In a year that has felt like one long Christmas for liner operators, a bumper end of year bonus is materialising to cement 2021’s position as the greatest period of earnings in the history of the sector.
Spot rates, which had shown signs of plateauing over the past five weeks, are now heading northwards again, breaking into new record territory, as are figures for longer-term contracted business.
Container spot rates on the Shanghai Containerized Freight Index were up 1.8% to 4,811 points last Friday, an all-time high for the index, while Drewry’s World Container Index was also up last week, reversing declines seen over the previous month.
Lars Jensen, CEO of container advisory Vespucci Maritime, commented via LinkedIn that the shape of the SCFI’s graph gave him a sense of deja-vu.
“Following a large hike in rates up to Chinese New Year 2021, rates did decline for a short while only to then rocket further on upwards over summer 2021,” Jensen wrote, adding: “Then there was a second break after Golden Week 2021 where rates once more declined.
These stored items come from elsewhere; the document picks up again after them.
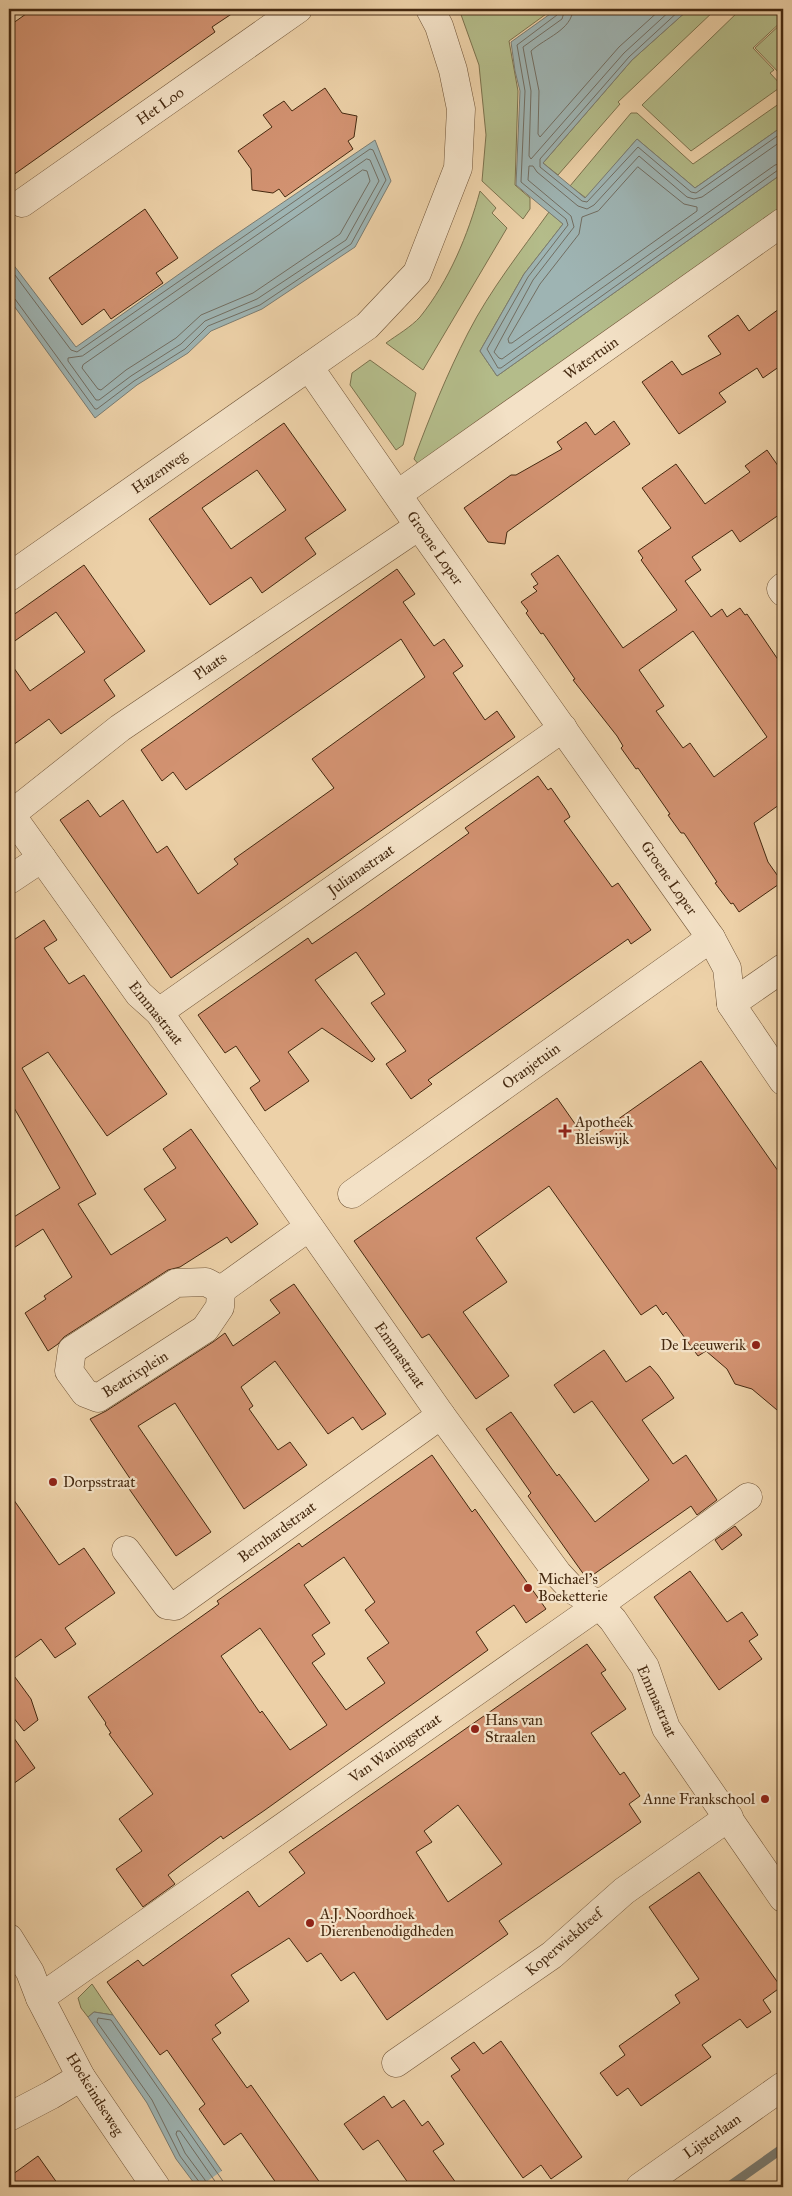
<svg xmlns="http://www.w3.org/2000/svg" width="792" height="2196" font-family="'IM FELL Great Primer',serif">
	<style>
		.green { fill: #b4bc8a; stroke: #7c724d }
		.water { fill: #9eb4b3; stroke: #7a7c72 }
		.pier { fill: #edd1a8 }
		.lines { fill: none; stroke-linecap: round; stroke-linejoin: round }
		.shore { stroke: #726e62; stroke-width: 1 }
		.stream { stroke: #7a7c72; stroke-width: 9 }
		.building { fill: #d29271; stroke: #452910; fill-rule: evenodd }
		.minor-casing { stroke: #6f5336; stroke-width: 29 }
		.minor { stroke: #f3e1c6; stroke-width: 28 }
		.poi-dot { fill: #8f2418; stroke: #f3e1c6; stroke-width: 2 }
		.labels { text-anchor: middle; stroke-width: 4.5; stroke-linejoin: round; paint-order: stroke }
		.street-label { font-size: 15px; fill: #452910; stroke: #f3e1c6 }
		.poi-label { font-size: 15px; fill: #452910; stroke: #f3e1c6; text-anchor: start }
	</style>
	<rect width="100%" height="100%" fill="#edd1a8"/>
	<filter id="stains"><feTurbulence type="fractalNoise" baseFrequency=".004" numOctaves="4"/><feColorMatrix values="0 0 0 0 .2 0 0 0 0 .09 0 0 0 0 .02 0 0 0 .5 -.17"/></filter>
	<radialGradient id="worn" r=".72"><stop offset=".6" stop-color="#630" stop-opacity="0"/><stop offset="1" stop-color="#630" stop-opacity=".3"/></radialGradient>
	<!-- green -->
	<g class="green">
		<path d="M459,9H553L509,41L518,91L515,185L530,198V209L523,219L482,181L486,135L479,65Z"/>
		<path d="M689,9H716L618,102L620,104L558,175L543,163L632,60Z"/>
		<path d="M741,9H783V20L753,48L774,70L770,73L782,86L691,151L642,105Z"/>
		<path d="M783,22V77L755,48Z"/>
		<path d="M783,101V126L695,188L637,139L586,198L570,186L631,113H637L693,164Z"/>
		<path d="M783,173V209L420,466L414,459C430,416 447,374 468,333C490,290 521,251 549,212L563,224L524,274L480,351L497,376Z"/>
		<path d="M480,191L496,208L492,213L507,228L423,370L386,343C397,335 411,327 420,317C449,281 468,235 480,191Z"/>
		<path d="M370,360L416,393L403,445L396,450L350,385L352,373Z"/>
		<path d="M92,1984L113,2015L94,2012L88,2017L81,2008L78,1998Z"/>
	</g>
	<!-- water -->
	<g class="water">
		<path d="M557,9H689L632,60L543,163L585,198L637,139L695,188L783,126V173L497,376L480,351L524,274L563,224L516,185L520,91L515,71L511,42Z"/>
		<path d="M375,140L391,181L355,247L262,309L211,331L188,353L137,385L95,418L9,299V259L76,347L216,248Z"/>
		<path d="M94,2012L113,2015L233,2187H197L176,2159L147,2103L88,2017Z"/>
	</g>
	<!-- pier -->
	<path class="pier" d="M223,2170L234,2184L229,2187H199Z"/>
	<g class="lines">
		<!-- shore -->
		<g class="shore">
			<path d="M559,9L557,15L517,45L525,91L521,182L566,219L568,225L528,277L487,349L498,368H501L778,170L783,169"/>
			<path d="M565,9L562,19L523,47L531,91L529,156L531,159L624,53L672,9"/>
			<path d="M573,9C572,30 545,38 531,51L539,91L538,134L540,137L619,47L661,9"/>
			<path d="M681,9L629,57L540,159V167L582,201L587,202L638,147L691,192L696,193L783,132"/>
			<path d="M783,140L702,197L694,199L687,197L639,156L594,205L587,209L578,206L537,172L533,166H529L528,180L571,216L574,227L533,280L494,352L499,358L502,359L775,165L783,163"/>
			<path d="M367,159L370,160L379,181L346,240L257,299L205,321L181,344L131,376L99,400H96L68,361V358L82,356Z"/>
			<path d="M638,167L684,204L697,207V211L512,343H509L508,339L540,284L579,234L582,217L598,211Z"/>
			<path d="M363,170L367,171L370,181L340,234L253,293L201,315L176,338L126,370L101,390L98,389L82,368L83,365Z"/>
			<path d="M9,267L71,350L77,352L370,149L373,150L386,180L351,244L260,305L208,326L185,349L134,381L97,409H95L15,299L9,297"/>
			<path d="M201,2187L200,2183L180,2156L152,2100L97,2022L98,2018L111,2020L227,2187"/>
			<path d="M207,2187L205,2180L185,2153L176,2134L177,2131H180L219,2187"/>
		</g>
		<!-- stream -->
		<path class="stream" d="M728,2187L783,2148"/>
	</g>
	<!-- building -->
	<g class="building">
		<path d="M33,9H239L212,27L215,32L9,178V26Z"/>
		<path d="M325,88L342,113L357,116L354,137L348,141L353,149L285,197L279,189L273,193L252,190L251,169L238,151L272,127L263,115L284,101L292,111Z"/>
		<path d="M145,209L178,258L156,273L163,283L111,319L104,309L82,325L49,278Z"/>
		<path d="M783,306V364L763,378L757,368L719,393L726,402L679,434L642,382L672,361L682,375L721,354L708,336L738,315L749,331Z"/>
		<path d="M614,421L630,444L507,532L505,544L488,542L464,508L511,475H516L562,449L557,442L586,422L595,435Z"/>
		<path d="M284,423L346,510L305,538L316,554L262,593L251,577L210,605L149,519ZM257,470L286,510L231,549L202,508Z"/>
		<path d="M767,450L783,473V512L740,542L732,530L692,557L701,570L685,581L711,617L722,609L727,617L740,608L745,615L747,614L781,664L780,665L783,670V802L754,823L768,862L782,882L739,912L733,903L731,904L715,883L717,882L684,833H681L668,815L670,814L638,768L636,769L621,748L623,746L617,736L573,680L575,679L543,633L541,634L526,613L528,611L521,602L537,591L533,587L538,584L531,574L558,555L623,648L677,610L641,560L643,558L638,551L671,528L642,488L676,464L705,504L750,472L745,466ZM693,631L767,737L714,777L690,743L683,748L669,729L656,711L664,706L639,670Z"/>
		<path d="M84,565L145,651L104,680L115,696L61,734L49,719L9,748V661L30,691L85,652L56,612L9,645V618Z"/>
		<path d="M397,569L415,594L403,602L434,646L444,639L463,666L453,673L485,720L497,711L515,737L171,978L60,820L88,800L100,817L123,800L157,853L167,846L198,894L238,864L234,859L334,788L312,759L425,677L401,639L186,790L173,772L162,781L141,750Z"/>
		<path d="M538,776L548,790L551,788L567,811L570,817L564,821L612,887L618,883L651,930L631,944L628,939L571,979L428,1080L432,1084L411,1099L386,1064L406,1051L371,1003L385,994L356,952L315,980L375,1059L372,1062L322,1028L288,1052L309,1081L265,1111L250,1088L260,1081L236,1046L225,1053L198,1015L308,938L312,944L364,908L469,833L465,828Z"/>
		<path d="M44,920L57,940L44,948L69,984L84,975L167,1094L107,1136L48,1052L22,1068L96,1194L78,1204L111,1255L166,1220L144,1189L176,1168L163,1149L191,1129L258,1224L231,1243L227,1237L180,1267L168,1270L64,1337L58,1344L48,1351L25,1313L46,1299L44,1296L72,1277L43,1229L9,1251V1220L60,1188L9,1099V943Z"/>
		<path d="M701,1061L783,1178V1415L752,1389L735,1384L727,1369L706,1351L698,1356L666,1312L663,1315L656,1305L641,1315L549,1186L476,1238L507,1282L463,1312L509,1376L476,1399L429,1334L422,1338L354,1241L557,1098L587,1141Z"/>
		<path d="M294,1284L386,1414L362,1430L353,1417L328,1434L275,1361L241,1387L253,1406L249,1409L278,1450L290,1442L307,1465L244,1509L175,1403L138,1426L211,1532L176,1556L125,1483L131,1480L90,1419L106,1411L213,1342L225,1333L233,1346L280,1313L270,1300Z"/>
		<path d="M604,1350L626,1382L650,1366L658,1375L674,1398L642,1420L673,1464L686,1455L717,1500L697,1515L691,1506L587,1579L528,1496L531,1493L486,1429L511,1412L557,1476L559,1474L595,1522L649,1480L592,1401L574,1413L554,1385Z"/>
		<path d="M432,1455L472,1512L475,1509L546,1609L526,1623L514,1605L476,1632L488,1650L265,1810L223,1839L221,1836L181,1865L168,1875L175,1884L143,1907L116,1869L142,1851L119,1819L153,1794L109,1734L111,1733L105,1724L106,1723L88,1697L219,1604L217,1601L278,1558L299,1543L302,1547ZM344,1557L375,1602L365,1610L389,1643L367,1658L385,1683L346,1710L312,1663L325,1654L312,1635L330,1623L304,1585ZM260,1628L327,1725L290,1750L262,1711L260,1713L221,1656Z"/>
		<path d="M9,1493L59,1565L84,1548L115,1593L65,1628L76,1644L55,1658L41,1639L9,1662Z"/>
		<path d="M735,1526L742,1535L722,1550L715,1540Z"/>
		<path d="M690,1571L727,1622L742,1612L758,1635L749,1641L762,1659L719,1690L654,1597Z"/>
		<path d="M587,1644L606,1670L601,1673L626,1709L591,1733L620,1775L624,1772L640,1796L629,1804L641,1822L499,1921L508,1934L387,2020L354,1972L341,1981L321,1953L307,1962L289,1938L231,1975L249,2001L215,2025L221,2033L212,2039L247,2088L251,2085L323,2187H279L241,2133L224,2145L199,2109L205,2104L167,2050L160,2055L107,1982L138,1960L143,1966L248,1891L259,1907L305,1873L289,1852ZM458,1805L502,1864L448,1902L416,1852L432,1842L424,1831Z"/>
		<path d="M9,1669L31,1699L38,1720L24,1731L9,1712Z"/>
		<path d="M9,1731L35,1768L9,1787Z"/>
		<path d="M699,1872L781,1987L763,2000L771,2012L747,2028L740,2019L702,2045L711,2057L641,2106L628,2088L617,2096L600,2073L625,2055L619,2046L680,2003L675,1995L699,1979L649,1907Z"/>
		<path d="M501,2041L582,2157L551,2179L541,2165L523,2178L451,2076L460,2070L451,2058L474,2042L483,2054Z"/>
		<path d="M384,2096L392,2108L404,2100L422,2126L428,2121L444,2144L433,2151L459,2187H411L378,2140L363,2150L344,2124Z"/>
		<path d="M38,2156L60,2187H9V2177Z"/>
	</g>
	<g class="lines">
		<!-- minor casing -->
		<g class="minor-casing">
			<g id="minor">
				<path d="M22,203L298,9"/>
				<path d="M309,367L419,526L711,938L727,968L731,1004L783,1081"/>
				<path d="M398,494L783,222"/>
				<path d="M9,577L367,326L417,273L458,168L461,109L453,70L439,26L430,9"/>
				<path d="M783,587L781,589L783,592"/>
				<path d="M9,812L139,994L159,1012L441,1415L558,1574L573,1590L599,1605L613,1620L645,1667L666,1728L783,1898"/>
				<path d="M9,816L120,728L419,526"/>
				<path d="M9,880L42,858"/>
				<path d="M731,1004L783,968"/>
				<path d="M159,1012L563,728"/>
				<path d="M352,1194L711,938"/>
				<path d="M206,1282L221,1290L220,1307L205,1329L98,1398L85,1393L69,1371L72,1350L176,1283Z"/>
				<path d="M221,1290L309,1227"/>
				<path d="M126,1550L167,1605L175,1606L441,1415"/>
				<path d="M9,1938L30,1972L40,1998L81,2077L156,2187"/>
				<path d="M40,1998L599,1605L748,1497"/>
				<path d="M396,2063L552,1955L624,1891L729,1817"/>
				<path d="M9,2117L51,2095L81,2077"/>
				<path d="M640,2187L783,2086"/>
			</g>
		</g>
		<!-- minor -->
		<use href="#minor" class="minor"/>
	</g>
	<!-- markers -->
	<g class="poi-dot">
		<path d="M562.5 1123.5h5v5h5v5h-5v5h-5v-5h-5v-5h5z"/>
		<circle cx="756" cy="1345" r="5"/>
		<circle cx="53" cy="1482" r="5"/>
		<circle cx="528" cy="1588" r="5"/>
		<circle cx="475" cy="1729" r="5"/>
		<circle cx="765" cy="1799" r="5"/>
		<circle cx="310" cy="1923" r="5"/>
	</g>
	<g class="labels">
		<!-- street labels -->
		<g class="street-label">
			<text transform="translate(160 106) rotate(-35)" y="5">Het Loo</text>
			<text transform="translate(591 358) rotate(-35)" y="5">Watertuin</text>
			<text transform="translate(159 472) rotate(-35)" y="5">Hazenweg</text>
			<text transform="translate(435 548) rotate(55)" y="5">Groene Loper</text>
			<text transform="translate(210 666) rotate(-35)" y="5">Plaats</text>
			<text transform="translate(361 870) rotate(-35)" y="5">Julianastraat</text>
			<text transform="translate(669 878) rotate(55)" y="5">Groene Loper</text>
			<text transform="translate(156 1013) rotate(51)" y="5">Emmastraat</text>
			<text transform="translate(531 1066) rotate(-36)" y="5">Oranjetuin</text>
			<text transform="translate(400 1355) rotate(55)" y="5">Emmastraat</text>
			<text transform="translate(135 1374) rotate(-32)" y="5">Beatrixplein</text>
			<text transform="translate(277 1532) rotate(-36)" y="5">Bernhardstraat</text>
			<text transform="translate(657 1701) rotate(66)" y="5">Emmastraat</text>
			<text transform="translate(395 1748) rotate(-35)" y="5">Van Waningstraat</text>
			<text transform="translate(564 1942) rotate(-40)" y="5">Koperwiekdreef</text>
			<text transform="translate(95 2094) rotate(58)" y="5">Hoekeindseweg</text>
			<text transform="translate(712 2136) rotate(-35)" y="5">Lijsterlaan</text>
		</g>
		<!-- poi labels -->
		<g class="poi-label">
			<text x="575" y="1127">Apotheek<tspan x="575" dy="17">Bleiswijk</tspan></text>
			<text x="746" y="1350" text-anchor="end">De Leeuwerik</text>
			<text x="63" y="1487">Dorpsstraat</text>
			<text x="538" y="1584">Michael's<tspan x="538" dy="17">Boeketterie</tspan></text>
			<text x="485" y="1725">Hans van<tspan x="485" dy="17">Straalen</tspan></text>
			<text x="755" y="1804" text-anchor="end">Anne Frankschool</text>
			<text x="320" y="1919">A.J. Noordhoek<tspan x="320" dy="17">Dierenbenodigdheden</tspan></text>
		</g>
	</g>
	<!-- margin -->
	<rect width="792" height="2196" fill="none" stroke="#edd1a8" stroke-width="30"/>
	<rect x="10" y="10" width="772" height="2176" fill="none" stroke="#452910" stroke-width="2.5"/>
	<rect x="15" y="15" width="762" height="2166" fill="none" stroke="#452910"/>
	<rect width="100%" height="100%" filter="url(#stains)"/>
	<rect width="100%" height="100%" fill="url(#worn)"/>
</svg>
But now we are again setting new records. It appears likely this might continue until Chinese New Year 2022.”
“Container rates and containership charter rates should remain elevated with robust GDP growth and consumer spending, coupled with limited supply growth,” a new report from investment bank Jefferies stated today.
Analysts at Danish liner consultancy Sea-Intelligence predicted over the weekend: “Rate levels once more are on the upwards move, and they are likely to continue upwards as we are getting into the ramp-up towards Chinese New Year. If one was to believe normal seasonal patterns, we might see a slight reprieve right around Christmas, however, nothing in the current market can be construed as normal.”
The 10 leading publicly listed container shipping lines are on track to earn a record $115bn to $120bn in profit in 2021, Alphaliner predicted earlier this month.